Segment Open

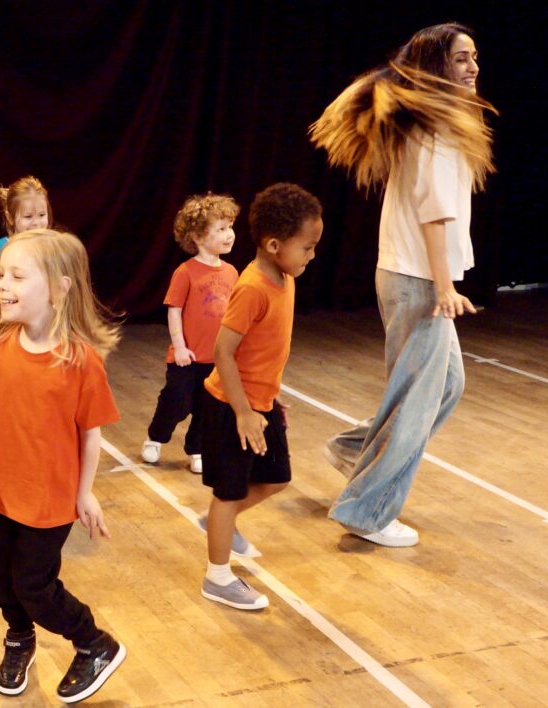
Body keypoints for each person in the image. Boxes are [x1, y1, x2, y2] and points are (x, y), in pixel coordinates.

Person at [310, 23, 495, 547]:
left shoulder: (436, 123)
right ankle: (366, 511)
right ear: (437, 66)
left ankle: (354, 449)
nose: (473, 67)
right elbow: (435, 214)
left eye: (475, 57)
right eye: (461, 59)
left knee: (447, 386)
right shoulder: (432, 130)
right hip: (418, 279)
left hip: (411, 276)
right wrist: (443, 286)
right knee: (417, 398)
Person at [0, 229, 126, 703]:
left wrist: (86, 492)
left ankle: (94, 643)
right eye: (1, 275)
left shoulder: (81, 362)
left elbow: (91, 433)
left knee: (34, 585)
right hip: (2, 494)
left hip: (50, 503)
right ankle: (19, 638)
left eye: (17, 275)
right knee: (0, 575)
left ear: (58, 288)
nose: (2, 285)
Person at [200, 184, 323, 610]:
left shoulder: (285, 278)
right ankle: (217, 577)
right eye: (306, 247)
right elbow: (223, 352)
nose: (311, 255)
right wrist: (242, 412)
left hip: (262, 403)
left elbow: (264, 352)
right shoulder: (252, 287)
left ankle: (221, 519)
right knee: (227, 493)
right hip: (230, 407)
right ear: (274, 245)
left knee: (277, 477)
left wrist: (270, 398)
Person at [142, 193, 239, 474]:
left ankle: (196, 448)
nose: (229, 234)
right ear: (197, 236)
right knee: (176, 401)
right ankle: (156, 437)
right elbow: (174, 311)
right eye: (221, 229)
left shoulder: (232, 272)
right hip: (187, 358)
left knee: (207, 408)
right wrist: (180, 348)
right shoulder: (185, 272)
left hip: (216, 359)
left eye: (230, 227)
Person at [0, 176, 52, 298]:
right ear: (10, 217)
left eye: (42, 215)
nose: (36, 223)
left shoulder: (54, 248)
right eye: (28, 216)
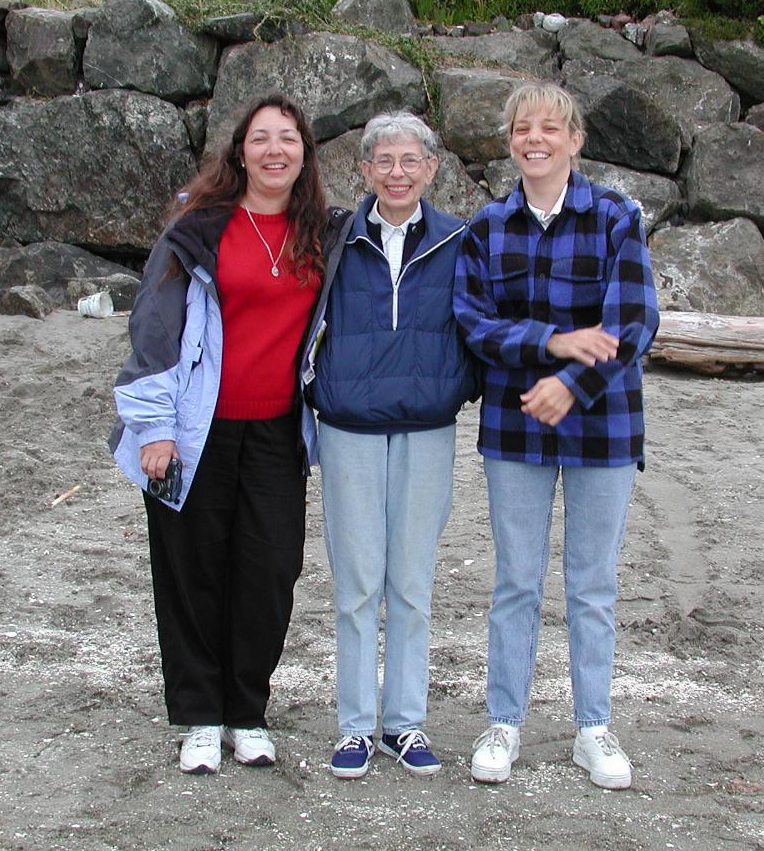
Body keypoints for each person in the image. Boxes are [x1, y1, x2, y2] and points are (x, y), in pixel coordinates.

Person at [110, 93, 351, 776]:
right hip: (193, 431)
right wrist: (154, 429)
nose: (275, 150)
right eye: (261, 138)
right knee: (191, 573)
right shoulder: (197, 228)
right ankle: (198, 716)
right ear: (239, 151)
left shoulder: (323, 233)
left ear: (304, 153)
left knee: (269, 572)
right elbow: (153, 329)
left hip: (278, 431)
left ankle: (247, 712)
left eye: (288, 139)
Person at [453, 82, 659, 790]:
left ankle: (592, 728)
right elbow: (476, 325)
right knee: (515, 581)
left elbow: (633, 325)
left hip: (603, 423)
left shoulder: (615, 218)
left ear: (574, 141)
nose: (533, 139)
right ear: (509, 140)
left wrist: (570, 383)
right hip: (516, 425)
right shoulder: (487, 227)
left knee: (592, 585)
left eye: (549, 128)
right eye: (521, 128)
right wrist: (556, 342)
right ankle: (504, 722)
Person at [307, 112, 478, 779]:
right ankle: (354, 725)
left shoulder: (459, 242)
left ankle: (403, 724)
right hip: (348, 426)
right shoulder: (336, 239)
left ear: (433, 169)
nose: (398, 172)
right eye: (385, 161)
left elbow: (478, 327)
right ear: (365, 170)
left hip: (427, 428)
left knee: (410, 584)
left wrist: (457, 387)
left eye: (411, 161)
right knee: (355, 585)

Segment Closed

*Task instructions*:
Output the material above verbatim but exclude each picture.

*Exercise answer*:
Body keypoints for each person in the image. Boxes are [x1, y1, x2, y2] and points are (x, y), in pixel coordinates.

Person at [310, 23, 495, 547]:
left shoulder: (436, 123)
right ankle: (366, 511)
right ear: (437, 66)
left ankle: (354, 449)
nose: (473, 67)
right elbow: (435, 214)
left eye: (475, 57)
right eye: (461, 59)
left knee: (447, 386)
right shoulder: (432, 130)
right hip: (418, 279)
left hip: (411, 276)
right wrist: (443, 286)
right knee: (417, 398)
Person at [0, 229, 126, 703]:
left wrist: (86, 492)
left ankle: (94, 643)
right eye: (1, 275)
left shoulder: (81, 362)
left elbow: (91, 433)
left knee: (34, 585)
right hip: (2, 494)
left hip: (50, 503)
right ankle: (19, 638)
left eye: (17, 275)
right knee: (0, 575)
left ear: (58, 288)
nose: (2, 285)
Person at [200, 184, 323, 610]:
left shoulder: (285, 278)
right ankle: (217, 577)
right eye: (306, 247)
right elbow: (223, 352)
nose: (311, 255)
right wrist: (242, 412)
left hip: (262, 403)
left elbow: (264, 352)
right shoulder: (252, 287)
left ankle: (221, 519)
right knee: (227, 493)
right hip: (230, 407)
right ear: (274, 245)
left knee: (277, 477)
left wrist: (270, 398)
Person at [142, 193, 239, 474]:
left ankle: (196, 448)
nose: (229, 234)
right ear: (197, 236)
right knee: (176, 401)
right ankle: (156, 437)
right elbow: (174, 311)
right eye: (221, 229)
left shoulder: (232, 272)
right hip: (187, 358)
left knee: (207, 408)
right wrist: (180, 348)
right shoulder: (185, 272)
left hip: (216, 359)
left eye: (230, 227)
Person at [0, 176, 52, 298]:
right ear: (10, 217)
left eye: (42, 215)
nose: (36, 223)
left shoulder: (54, 248)
right eye: (28, 216)
Body keypoints for each person in the image. Boxes are [x1, y1, x2, y2] and points are (x, y), in pixel coordinates.

Person at [110, 93, 351, 776]:
right hip: (193, 431)
right wrist: (154, 429)
nose: (275, 150)
right eye: (261, 138)
right knee: (191, 573)
right shoulder: (197, 228)
right ankle: (198, 716)
right ear: (239, 151)
left shoulder: (323, 233)
left ear: (304, 153)
left knee: (269, 572)
right elbow: (153, 329)
left hip: (278, 431)
left ankle: (247, 712)
left eye: (288, 139)
Person at [453, 82, 659, 790]:
left ankle: (592, 728)
right elbow: (476, 325)
right knee: (515, 581)
left elbow: (633, 325)
left hip: (603, 423)
left shoulder: (615, 218)
left ear: (574, 141)
nose: (533, 139)
right ear: (509, 140)
left wrist: (570, 383)
right hip: (516, 425)
right shoulder: (487, 227)
left knee: (592, 585)
left eye: (549, 128)
right eye: (521, 128)
right wrist: (556, 342)
right ankle: (504, 722)
Person at [307, 112, 478, 779]:
right ankle: (354, 725)
left shoulder: (459, 242)
left ankle: (403, 724)
right hip: (348, 426)
right shoulder: (336, 239)
left ear: (433, 169)
nose: (398, 172)
right eye: (385, 161)
left elbow: (478, 327)
right ear: (365, 170)
left hip: (427, 428)
left knee: (410, 584)
left wrist: (457, 387)
left eye: (411, 161)
right knee: (355, 585)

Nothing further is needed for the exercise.